> [Your instructions]
Search the records for the string "depth", then copy each line where it appears.

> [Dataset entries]
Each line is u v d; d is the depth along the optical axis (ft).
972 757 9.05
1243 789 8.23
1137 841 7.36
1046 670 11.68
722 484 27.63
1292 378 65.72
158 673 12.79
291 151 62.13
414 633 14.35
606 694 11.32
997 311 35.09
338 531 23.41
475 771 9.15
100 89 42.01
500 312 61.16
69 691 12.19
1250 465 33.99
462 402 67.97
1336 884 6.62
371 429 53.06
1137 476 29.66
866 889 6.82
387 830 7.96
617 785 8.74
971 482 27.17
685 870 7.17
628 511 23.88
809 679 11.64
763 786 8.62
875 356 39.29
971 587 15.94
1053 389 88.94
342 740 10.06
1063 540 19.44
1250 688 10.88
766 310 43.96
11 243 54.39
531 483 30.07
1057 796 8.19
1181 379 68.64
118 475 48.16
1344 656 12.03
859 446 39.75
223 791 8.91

---

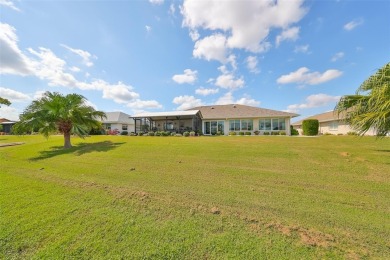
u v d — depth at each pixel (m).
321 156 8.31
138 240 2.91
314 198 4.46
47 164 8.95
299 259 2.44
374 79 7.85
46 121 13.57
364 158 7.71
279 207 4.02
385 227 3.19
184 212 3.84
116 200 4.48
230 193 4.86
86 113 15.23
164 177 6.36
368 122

> [Solution for this problem]
Each line is u v d; d is the depth along the optical axis (ft).
u v d — depth at each pixel (m).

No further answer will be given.